++++ Article

"At that point, you know, you don't get ahead of yourself but it's hard," Patterson said. "You have to remind yourself to stay locked in."
Following the second goal, the Bruins began pushing the pace and playing with more urgency. UNC hung on for dear life.
UCLA's Lexi Wright cut her team's deficit in half in the 80th minute, cleaning up the rebound after UNC goalkeeper Emmie Allen saved a shot from senior forward Sunshine Fontes. UNC dropped a defender back and tried to play more conservatively, but the Tar Heels were quickly beginning to lose composure.
They were no longer controlling possession as they had for the first three-quarters of the game. Each time UCLA pushed into the attacking third, UNC tried to clear the ball instead of holding on to it and building up possession.

++++++++
++++ Record set

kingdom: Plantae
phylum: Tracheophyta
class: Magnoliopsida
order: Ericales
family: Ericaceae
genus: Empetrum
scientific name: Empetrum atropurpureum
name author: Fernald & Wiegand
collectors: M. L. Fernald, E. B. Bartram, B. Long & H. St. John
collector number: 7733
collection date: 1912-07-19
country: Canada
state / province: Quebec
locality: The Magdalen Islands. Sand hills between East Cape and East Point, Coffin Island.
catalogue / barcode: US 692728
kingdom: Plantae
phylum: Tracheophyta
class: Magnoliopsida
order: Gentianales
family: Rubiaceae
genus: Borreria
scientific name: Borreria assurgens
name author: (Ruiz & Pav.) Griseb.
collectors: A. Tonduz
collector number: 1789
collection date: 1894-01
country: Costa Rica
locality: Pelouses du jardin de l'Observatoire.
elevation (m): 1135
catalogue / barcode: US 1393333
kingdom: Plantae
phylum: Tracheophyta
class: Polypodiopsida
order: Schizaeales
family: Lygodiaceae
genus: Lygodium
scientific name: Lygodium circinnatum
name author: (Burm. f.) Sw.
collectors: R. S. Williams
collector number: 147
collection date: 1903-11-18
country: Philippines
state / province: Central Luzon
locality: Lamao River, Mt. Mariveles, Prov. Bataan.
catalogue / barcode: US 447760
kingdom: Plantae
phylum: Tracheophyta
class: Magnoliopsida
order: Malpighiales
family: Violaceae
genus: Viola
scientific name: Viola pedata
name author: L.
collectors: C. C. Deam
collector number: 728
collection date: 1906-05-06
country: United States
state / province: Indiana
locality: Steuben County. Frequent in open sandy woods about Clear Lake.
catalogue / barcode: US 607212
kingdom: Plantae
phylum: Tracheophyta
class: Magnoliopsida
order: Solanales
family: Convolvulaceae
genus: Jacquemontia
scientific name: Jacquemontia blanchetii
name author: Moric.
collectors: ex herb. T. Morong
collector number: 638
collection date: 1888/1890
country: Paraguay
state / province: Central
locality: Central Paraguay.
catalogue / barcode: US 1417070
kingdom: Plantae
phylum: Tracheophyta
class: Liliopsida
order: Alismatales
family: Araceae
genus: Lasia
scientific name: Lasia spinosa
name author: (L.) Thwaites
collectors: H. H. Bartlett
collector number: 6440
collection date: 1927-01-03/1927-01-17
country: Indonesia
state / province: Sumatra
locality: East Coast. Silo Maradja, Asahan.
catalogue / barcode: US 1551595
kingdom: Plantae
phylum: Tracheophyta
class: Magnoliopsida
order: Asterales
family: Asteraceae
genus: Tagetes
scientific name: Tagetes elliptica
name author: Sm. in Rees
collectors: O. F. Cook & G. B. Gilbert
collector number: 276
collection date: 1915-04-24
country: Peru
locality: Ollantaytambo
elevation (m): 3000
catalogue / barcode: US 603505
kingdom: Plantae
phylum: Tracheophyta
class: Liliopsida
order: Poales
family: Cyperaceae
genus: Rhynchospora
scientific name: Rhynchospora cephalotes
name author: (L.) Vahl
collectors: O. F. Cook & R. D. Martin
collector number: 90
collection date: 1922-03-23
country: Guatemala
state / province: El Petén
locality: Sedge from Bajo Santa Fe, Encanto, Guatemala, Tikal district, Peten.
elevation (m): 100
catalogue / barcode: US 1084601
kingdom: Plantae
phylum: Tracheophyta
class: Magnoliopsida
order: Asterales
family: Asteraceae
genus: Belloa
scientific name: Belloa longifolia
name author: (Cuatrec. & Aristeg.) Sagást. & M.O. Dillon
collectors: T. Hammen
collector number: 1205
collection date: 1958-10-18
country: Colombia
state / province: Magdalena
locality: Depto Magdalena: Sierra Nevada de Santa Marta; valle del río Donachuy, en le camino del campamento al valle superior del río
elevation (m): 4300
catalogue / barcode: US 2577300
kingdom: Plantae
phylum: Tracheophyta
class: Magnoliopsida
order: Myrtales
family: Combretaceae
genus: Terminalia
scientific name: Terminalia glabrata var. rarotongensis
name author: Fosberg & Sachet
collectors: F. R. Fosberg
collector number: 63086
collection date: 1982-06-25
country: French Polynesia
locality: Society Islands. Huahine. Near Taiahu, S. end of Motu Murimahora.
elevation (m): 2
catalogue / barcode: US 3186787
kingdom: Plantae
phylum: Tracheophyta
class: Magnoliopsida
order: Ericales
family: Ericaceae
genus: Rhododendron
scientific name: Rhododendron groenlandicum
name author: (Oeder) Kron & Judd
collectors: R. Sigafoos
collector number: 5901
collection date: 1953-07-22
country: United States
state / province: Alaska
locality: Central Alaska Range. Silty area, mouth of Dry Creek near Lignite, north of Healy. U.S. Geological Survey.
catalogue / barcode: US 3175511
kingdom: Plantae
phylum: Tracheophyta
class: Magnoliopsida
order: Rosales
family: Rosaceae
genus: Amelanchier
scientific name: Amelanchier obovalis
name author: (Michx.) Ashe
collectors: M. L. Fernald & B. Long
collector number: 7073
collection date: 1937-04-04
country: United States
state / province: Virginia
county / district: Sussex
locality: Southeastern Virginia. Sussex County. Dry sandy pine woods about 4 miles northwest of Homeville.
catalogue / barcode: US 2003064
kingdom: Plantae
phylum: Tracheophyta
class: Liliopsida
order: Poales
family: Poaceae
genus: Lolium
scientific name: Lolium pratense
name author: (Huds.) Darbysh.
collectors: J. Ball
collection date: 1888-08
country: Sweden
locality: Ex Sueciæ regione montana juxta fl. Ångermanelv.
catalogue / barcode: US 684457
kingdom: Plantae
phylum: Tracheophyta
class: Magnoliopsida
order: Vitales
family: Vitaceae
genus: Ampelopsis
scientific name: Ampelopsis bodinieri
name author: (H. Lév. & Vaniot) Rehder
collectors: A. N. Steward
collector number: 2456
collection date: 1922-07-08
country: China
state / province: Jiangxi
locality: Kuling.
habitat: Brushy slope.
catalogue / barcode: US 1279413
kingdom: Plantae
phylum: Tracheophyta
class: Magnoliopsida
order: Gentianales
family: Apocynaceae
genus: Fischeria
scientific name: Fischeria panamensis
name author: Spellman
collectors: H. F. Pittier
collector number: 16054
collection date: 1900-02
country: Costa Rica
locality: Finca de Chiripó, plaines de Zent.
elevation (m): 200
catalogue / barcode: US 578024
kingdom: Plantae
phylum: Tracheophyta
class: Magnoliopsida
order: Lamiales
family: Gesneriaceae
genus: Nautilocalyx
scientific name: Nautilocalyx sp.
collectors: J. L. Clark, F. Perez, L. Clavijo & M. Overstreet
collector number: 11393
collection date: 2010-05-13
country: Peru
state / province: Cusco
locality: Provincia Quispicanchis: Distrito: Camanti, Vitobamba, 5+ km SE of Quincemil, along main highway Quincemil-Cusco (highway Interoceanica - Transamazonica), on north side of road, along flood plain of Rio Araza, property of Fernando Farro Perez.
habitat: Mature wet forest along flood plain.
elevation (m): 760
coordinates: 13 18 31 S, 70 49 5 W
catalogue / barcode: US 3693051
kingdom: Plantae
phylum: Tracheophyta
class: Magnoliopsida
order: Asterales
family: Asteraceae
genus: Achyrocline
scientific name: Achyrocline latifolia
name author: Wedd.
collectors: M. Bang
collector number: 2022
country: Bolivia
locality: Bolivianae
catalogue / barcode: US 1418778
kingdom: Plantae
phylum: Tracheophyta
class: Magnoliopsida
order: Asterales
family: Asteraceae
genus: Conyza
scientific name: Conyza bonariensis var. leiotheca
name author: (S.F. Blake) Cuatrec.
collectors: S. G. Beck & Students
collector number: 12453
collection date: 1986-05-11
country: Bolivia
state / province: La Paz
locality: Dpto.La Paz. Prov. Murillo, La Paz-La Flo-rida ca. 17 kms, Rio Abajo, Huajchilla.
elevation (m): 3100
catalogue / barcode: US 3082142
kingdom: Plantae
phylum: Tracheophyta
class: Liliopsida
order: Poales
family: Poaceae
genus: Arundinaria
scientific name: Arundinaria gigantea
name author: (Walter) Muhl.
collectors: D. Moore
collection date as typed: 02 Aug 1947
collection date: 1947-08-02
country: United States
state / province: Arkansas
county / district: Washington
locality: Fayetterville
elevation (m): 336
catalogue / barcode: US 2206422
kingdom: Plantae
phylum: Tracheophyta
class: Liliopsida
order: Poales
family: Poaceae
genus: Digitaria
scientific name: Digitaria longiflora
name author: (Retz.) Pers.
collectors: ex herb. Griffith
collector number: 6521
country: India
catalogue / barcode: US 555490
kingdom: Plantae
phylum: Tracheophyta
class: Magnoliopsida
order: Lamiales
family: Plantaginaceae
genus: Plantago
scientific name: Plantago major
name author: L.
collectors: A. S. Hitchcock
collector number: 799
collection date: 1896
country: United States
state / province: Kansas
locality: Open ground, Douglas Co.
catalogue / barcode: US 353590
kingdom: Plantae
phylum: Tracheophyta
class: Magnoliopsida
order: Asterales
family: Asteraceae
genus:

++++++++

### [Exercises]
a) In the soccer article, which UNC goalkeeper made the save before UCLA's 80th-minute goal?
b) Please repeat the soccer article, beginning at the words "They were no" and stopping after "building up possession.", and switch "attacking third" to "final third".
c) Pick up the soccer article after its last sentence and keep writing it.
The rows are separate material, apart from the soccer article.

### [Task results]
a) Emmie Allen.

b)
They were no longer controlling possession as they had for the first three-quarters of the game. Each time UCLA pushed into the final third, UNC tried to clear the ball instead of holding on to it and building up possession.

c)
"That sort of panic is what made it difficult for us to hold on to that lead," Dorrance said. "And it sort of excited UCLA, because rather than passing balls and keeping possession like we did so effectively in the first half, we started just trying to bang it out. And that just is not the way to try to manage a lead."
Still, UNC seemed like it had done just enough to hold off the Bruins as the clock ticked below one minute. That was until Patterson conceded a corner kick in the final seconds of the game.
With one last chance to keep the championship dreams alive, UCLA's Ally Lemos took the corner from the right side and placed the ball perfectly so that junior forward Reilyn Turner could finish it in the air. After a push on Allen inside the goal area didn't get called, the buzzer-beating score was confirmed.
"I told the team at halftime we're gonna get our chances and we're going to get a set piece tonight," UCLA head coach Margueritte Aozasa said. "I didn't know it would be such a monumental set piece. But that one will go down in history."
The Tar Heels never seemed comfortable in the overtime periods as UCLA rode the momentum of its second goal. Fifth-year midfielder Maricarmen Reyes netted the game-winner in the 107th minute, finishing the rebound off a saved shot from forward Ally Cook.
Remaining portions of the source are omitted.